My guess is that this DP algorithm for primes is O(N*M), where N is the user input, and M is the number of primes that exist in our mathematical system and that we have to iterate through. I can't figure out a better way of finding the Big O of this algorithm.
The simple answer is that the algorithm you describe is O(N^2), because the number of primes in N is bounded by N. It's just a lower overhead. Considering it to be O(N*M) is a valid way to look at it, but problematic in that we don't know what M actually is.
Remember that Big O is an upper bound, so we can generally even if it's not tight, though if we KNOW that it's not also the lower bound, we do want to use little o instead of big O.
@@maryelainecaliff I see. That makes sense. My simple DP algorithm for prime numbers, although simple, does not have a better Big O than the brute force, unless I am able to prove that the simple DP algorithm mathematically has a better Big O.
I am currently in a rabbit hole of prime generating algorithms, and I just found out that the Sieve of Atkin has a time complexity of O(N). It was discovered in 2003, and there aren't many resources that covers this algorithm in depth.
So, I think it would be awesome if you decided to make a video on all the different prime generating algorithms, with the pros and cons of each. Just a video idea.

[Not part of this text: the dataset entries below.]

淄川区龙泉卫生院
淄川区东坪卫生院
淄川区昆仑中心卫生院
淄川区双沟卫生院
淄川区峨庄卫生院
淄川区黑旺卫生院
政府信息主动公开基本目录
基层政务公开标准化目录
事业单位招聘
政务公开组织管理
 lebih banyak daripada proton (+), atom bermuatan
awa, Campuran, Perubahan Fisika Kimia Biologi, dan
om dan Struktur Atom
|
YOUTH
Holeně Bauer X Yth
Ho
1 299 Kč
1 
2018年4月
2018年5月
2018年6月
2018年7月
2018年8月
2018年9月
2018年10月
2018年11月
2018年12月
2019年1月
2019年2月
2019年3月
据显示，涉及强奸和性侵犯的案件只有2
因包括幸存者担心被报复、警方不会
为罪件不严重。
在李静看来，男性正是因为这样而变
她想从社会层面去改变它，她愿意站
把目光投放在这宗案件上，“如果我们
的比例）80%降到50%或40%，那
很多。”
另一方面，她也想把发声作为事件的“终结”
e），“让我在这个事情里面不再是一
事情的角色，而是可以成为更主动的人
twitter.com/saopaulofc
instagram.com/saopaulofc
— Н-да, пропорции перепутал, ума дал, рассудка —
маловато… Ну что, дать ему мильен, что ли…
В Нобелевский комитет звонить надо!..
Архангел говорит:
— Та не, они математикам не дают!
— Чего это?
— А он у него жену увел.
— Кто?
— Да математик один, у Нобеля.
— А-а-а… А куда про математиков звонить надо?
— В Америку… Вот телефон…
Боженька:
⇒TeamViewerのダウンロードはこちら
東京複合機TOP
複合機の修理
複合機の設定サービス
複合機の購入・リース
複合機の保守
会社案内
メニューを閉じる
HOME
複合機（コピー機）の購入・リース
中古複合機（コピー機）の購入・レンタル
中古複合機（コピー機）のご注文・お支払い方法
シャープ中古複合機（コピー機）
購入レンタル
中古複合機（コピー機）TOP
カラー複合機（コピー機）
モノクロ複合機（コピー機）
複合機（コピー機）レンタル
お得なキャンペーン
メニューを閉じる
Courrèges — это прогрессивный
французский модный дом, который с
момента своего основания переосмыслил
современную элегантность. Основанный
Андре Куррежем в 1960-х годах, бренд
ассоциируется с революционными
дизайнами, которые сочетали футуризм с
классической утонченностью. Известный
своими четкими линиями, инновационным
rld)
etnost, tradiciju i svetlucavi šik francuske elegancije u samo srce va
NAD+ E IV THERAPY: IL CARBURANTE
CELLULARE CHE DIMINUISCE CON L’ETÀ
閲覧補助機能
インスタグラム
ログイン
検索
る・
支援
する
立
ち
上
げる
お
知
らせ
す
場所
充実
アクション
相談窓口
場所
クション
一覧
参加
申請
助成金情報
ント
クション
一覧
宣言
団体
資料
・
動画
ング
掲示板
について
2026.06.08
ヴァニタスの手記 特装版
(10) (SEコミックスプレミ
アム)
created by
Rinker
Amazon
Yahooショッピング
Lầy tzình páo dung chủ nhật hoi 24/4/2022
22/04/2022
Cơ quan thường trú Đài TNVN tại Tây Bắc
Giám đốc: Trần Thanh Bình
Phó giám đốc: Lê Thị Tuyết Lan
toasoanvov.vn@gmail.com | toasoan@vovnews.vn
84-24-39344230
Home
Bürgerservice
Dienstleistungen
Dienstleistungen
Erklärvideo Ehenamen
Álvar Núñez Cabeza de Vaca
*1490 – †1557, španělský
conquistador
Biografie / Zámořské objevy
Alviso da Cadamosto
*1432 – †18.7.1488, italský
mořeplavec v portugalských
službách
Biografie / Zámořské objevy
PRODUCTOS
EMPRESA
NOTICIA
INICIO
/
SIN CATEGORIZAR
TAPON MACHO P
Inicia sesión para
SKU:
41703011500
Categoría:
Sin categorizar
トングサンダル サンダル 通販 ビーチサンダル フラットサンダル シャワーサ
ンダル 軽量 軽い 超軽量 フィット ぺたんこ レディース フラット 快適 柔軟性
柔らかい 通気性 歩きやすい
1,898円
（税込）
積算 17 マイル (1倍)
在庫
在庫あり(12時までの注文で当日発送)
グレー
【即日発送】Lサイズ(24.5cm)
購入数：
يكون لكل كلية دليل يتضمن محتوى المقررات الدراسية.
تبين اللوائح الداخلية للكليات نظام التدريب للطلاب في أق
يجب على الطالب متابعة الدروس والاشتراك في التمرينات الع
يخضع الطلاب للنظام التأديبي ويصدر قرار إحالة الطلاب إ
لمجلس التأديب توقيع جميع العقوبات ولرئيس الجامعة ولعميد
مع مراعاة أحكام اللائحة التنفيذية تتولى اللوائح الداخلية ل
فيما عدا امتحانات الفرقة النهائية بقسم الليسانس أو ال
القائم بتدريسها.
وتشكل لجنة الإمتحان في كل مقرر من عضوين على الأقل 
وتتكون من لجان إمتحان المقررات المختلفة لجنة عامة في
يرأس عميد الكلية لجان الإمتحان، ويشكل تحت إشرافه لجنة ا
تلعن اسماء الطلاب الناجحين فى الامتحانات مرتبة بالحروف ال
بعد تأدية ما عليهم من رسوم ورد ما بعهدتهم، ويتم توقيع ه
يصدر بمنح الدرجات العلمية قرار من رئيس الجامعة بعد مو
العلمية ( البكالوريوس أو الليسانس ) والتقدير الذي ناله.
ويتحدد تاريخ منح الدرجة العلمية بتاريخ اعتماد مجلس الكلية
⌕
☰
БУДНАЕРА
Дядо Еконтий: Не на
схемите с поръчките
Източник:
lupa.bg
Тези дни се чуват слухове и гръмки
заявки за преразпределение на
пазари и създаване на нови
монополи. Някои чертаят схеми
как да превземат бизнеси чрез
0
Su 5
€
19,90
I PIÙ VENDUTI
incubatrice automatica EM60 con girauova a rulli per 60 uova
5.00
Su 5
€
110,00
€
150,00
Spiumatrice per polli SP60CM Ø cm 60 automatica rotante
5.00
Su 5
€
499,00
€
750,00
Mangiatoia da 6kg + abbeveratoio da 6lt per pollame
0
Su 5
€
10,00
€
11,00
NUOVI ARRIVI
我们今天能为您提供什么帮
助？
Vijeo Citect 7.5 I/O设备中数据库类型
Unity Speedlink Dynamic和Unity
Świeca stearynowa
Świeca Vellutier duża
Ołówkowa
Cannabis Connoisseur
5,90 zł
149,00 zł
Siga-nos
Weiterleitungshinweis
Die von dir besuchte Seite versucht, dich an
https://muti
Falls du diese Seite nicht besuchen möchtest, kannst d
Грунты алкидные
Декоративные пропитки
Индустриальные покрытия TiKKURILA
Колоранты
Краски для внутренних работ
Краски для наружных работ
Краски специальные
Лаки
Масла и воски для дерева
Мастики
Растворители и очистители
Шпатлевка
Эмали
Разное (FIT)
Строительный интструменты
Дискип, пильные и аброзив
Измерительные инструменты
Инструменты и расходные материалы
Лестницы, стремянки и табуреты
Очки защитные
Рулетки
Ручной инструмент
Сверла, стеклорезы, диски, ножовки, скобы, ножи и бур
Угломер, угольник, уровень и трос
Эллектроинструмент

One thing to remember is that reducing overhead can matter, even when it doesn't change the computational complexity. I might have two different O(n^2) algorithms and still have one take 5 times as long as the other, leading me to prefer the faster one despite the fact that they have the same complexity.
sorry if it's not related comment, about DP, is it essential to learn recurrence relations, proofs and some discrete mathematics staff before DP or just practice more DP problems, i'm trying to be goot at DP ty
@@A57278 Best way to learn DP, is to practice DP.
First learn how to do problems with brute force, and then learn the more elegant DP solutions.
An example of an easy problem to do DP with is Fist 100 fibinacci numbers or something similar to that.
Recurrence relations is related to DP, but its more to prove the time complexity of functions.
Same with discrete mathematics. Its proving time complexity and also proving if a function is actually solving the problem.
Just understand DP problems for simple problems and then try to use DP for more complex problems, that can actually benefit from it. As not all problems may require DP.
I think the professor can help give pointers to this.